The comparative analysis of Lonicerae Japonicae Flos and Lonicerae Flos: A systematical review.

ETHNOPHARMACOLOGICAL RELEVANCE: Lonicerae Japonicae Flos (LJF) and Lonicerae Flos (LF) were once used as the same herb in China, but they were distinguished by Chinese Pharmacopoeia in 2005 in terms of their medicinal history, plant morphology, medicinal properties and chemical constituents. However, their functions, flavor, and meridian tropism are the same according to the Chinese pharmacopoeia 2020 edition, making researchers and customers confused.
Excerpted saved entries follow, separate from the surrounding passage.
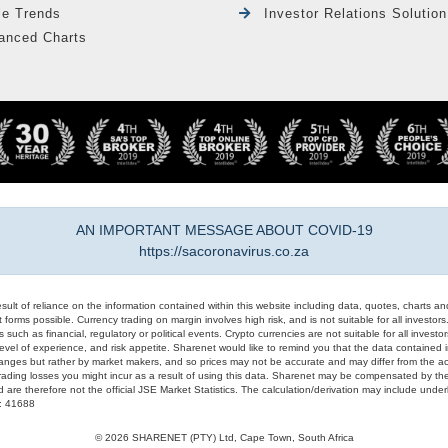
le Trends
Investor Relations Solution
anced Charts
AN IMPORTANT MESSAGE ABOUT COVID-19
https://sacoronavirus.co.za
result of reliance on the information contained within this website including data, quotes, charts an
 forms possible. Currency trading on margin involves high risk, and is not suitable for all investors. 
 such as financial, regulatory or political events. Crypto currencies are not suitable for all invest
evel of experience, and risk appetite. Sharenet would like to remind you that the data contained in
hanges but rather by market makers, and so prices may not be accurate and may differ from the act
trading losses you might incur as a result of using this data. Sharenet may be compensated by the
d are therefore not the official JSE Market Statistics. The calculation/derivation may include un
#: 41688
© 2026 SHARENET (PTY) Ltd, Cape Town, South Africa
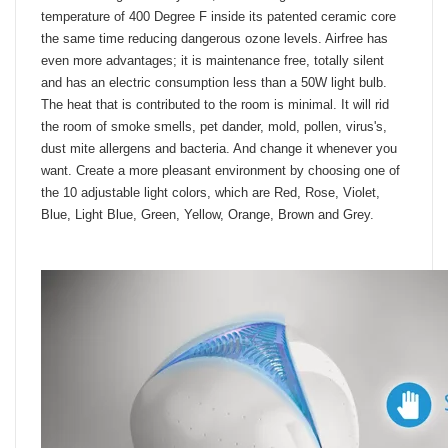
of all microorganisms by heat, incinerating them at a
temperature of 400 Degree F inside its patented ceramic core
the same time reducing dangerous ozone levels. Airfree has
even more advantages; it is maintenance free, totally silent
and has an electric consumption less than a 50W light bulb.
The heat that is contributed to the room is minimal. It will rid
the room of smoke smells, pet dander, mold, pollen, virus's,
dust mite allergens and bacteria. And change it whenever you
want. Create a more pleasant environment by choosing one of
the 10 adjustable light colors, which are Red, Rose, Violet,
Blue, Light Blue, Green, Yellow, Orange, Brown and Grey.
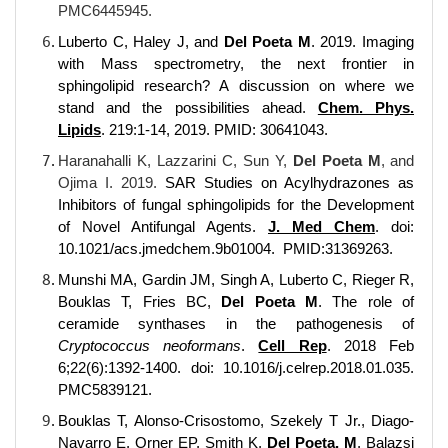
PMC6445945.
Luberto C, Haley J, and
Del Poeta M
. 2019. Imaging
with Mass spectrometry, the next frontier in
sphingolipid research? A discussion on where we
stand and the possibilities ahead.
Chem. Phys.
Lipids
. 219:1-14, 2019. PMID: 30641043.
Haranahalli K, Lazzarini C, Sun Y,
Del Poeta M
,
and
Ojima I. 2019.
SAR Studies on Acylhydrazones as
Inhibitors of fungal sphingolipids for the Development
of Novel Antifungal Agents.
J. Med Chem
.
doi:
10.1021/acs.jmedchem.9b01004
. PMID:31369263.
Munshi MA, Gardin JM, Singh A, Luberto C, Rieger R,
Bouklas T, Fries BC,
Del Poeta M
. The role of
ceramide synthases in the pathogenesis of
Cryptococcus neoformans
.
Cell Rep
. 2018 Feb
6;22(6):1392-1400. doi: 10.1016/j.celrep.2018.01.035.
PMC5839121.
Bouklas T, Alonso-Crisostomo, Szekely T Jr., Diago-
Navarro E, Orner EP, Smith K,
Del Poeta, M
, Balazsi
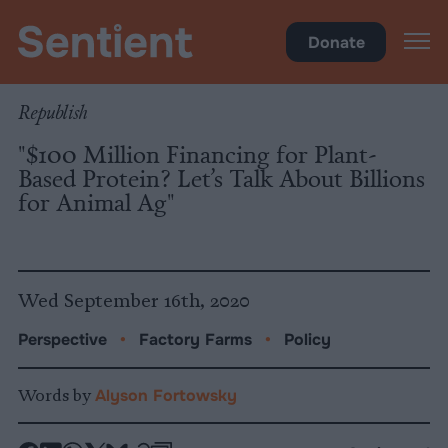
Policy
•
Factory Farms
Donate
Republish
"$100 Million Financing for Plant-
Based Protein? Let’s Talk About Billions
for Animal Ag"
Wed September 16th, 2020
Perspective
•
Factory Farms
•
Policy
Words by
Alyson Fortowsky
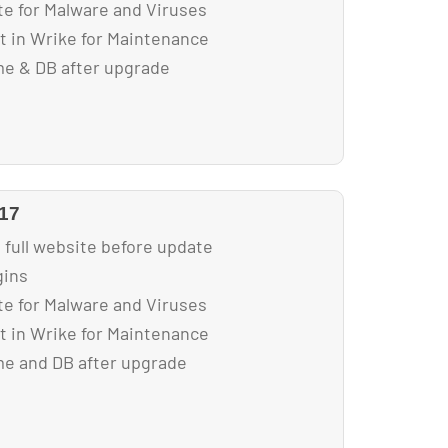
e for Malware and Viruses
ist in Wrike for Maintenance
e & DB after upgrade
017
 full website before update
gins
e for Malware and Viruses
ist in Wrike for Maintenance
e and DB after upgrade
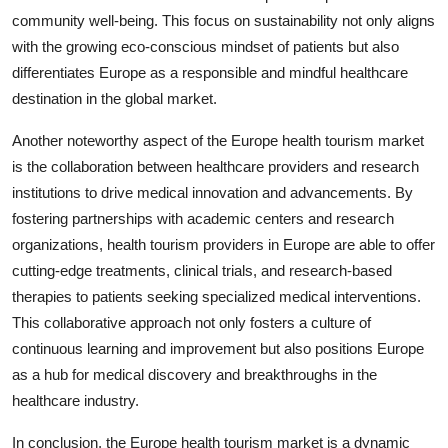
community well-being. This focus on sustainability not only aligns
with the growing eco-conscious mindset of patients but also
differentiates Europe as a responsible and mindful healthcare
destination in the global market.
Another noteworthy aspect of the Europe health tourism market
is the collaboration between healthcare providers and research
institutions to drive medical innovation and advancements. By
fostering partnerships with academic centers and research
organizations, health tourism providers in Europe are able to offer
cutting-edge treatments, clinical trials, and research-based
therapies to patients seeking specialized medical interventions.
This collaborative approach not only fosters a culture of
continuous learning and improvement but also positions Europe
as a hub for medical discovery and breakthroughs in the
healthcare industry.
In conclusion, the Europe health tourism market is a dynamic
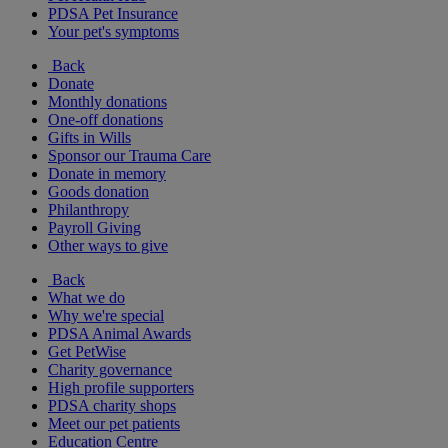
PDSA Pet Insurance
Your pet's symptoms
Back
Donate
Monthly donations
One-off donations
Gifts in Wills
Sponsor our Trauma Care
Donate in memory
Goods donation
Philanthropy
Payroll Giving
Other ways to give
Back
What we do
Why we're special
PDSA Animal Awards
Get PetWise
Charity governance
High profile supporters
PDSA charity shops
Meet our pet patients
Education Centre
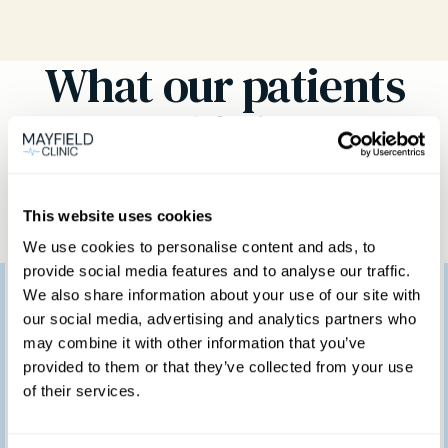
What our patients
think
This website uses cookies
We use cookies to personalise content and ads, to
provide social media features and to analyse our traffic.
I would like to thank
We also share information about your use of our site with
our social media, advertising and analytics partners who
you for providing such
may combine it with other information that you’ve
provided to them or that they’ve collected from your use
a marvellous service.
of their services.
We feel so fortunate to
AIM OF THE REVIEW: This review aimed to provide a comparative analysis of LJF and LF in order to provide a rational application in future research. MATERIALS AND METHODS: The information was gathered from China National Knowledge Infrastructure (CNKI), SciFinder, Google Scholar, PubMed, Web of Science, and Chinese Masters and Doctoral Dissertations (all chosen articles were reviewed attentively from 1980.1 to 2023.8). RESULTS: Till now, 507 chemical compounds have been isolated and identified in LJF, while 223 ones (79 overlapped compounds) are found in LF, including organic acids and derivatives, flavonoids, triterpenoids, iridoids, and essential oil components, etc. In addition, the pharmacological activities of LJF and LF, especially for their anti-influenza efficacy and mechanism, and their difference in terms of pharmacokinetic parameters, toxicology, and clinical applications were also summarized. CONCLUSION: The current work offers comparative information between LJF and LF in terms of botany, traditional uses, phytochemistry, ethnopharmacology, pharmacokinetics, toxicology, and pharmacology, especially their anti-influenza activities. Despite the same clinical applications and similar chemical components in LJF and LF, differentiated components were still existed, resulting in differentiated pharmacological activities and pharmacokinetics parameters. Moreover, the research about anti-influenza mechanism and functional substances of LJF and LF is dramatically limited, restricting their clinical applications. In addition, few studies have investigated the metabolism feature of LF in vivo, which is one of the important bases for revealing the pharmacological mechanism of LF. At the same time, the toxicity of LJF and LF is not fully studied, and the toxic compounds of LJF and LF need to be screened out in order to standardize the drug use and improve their rational applications.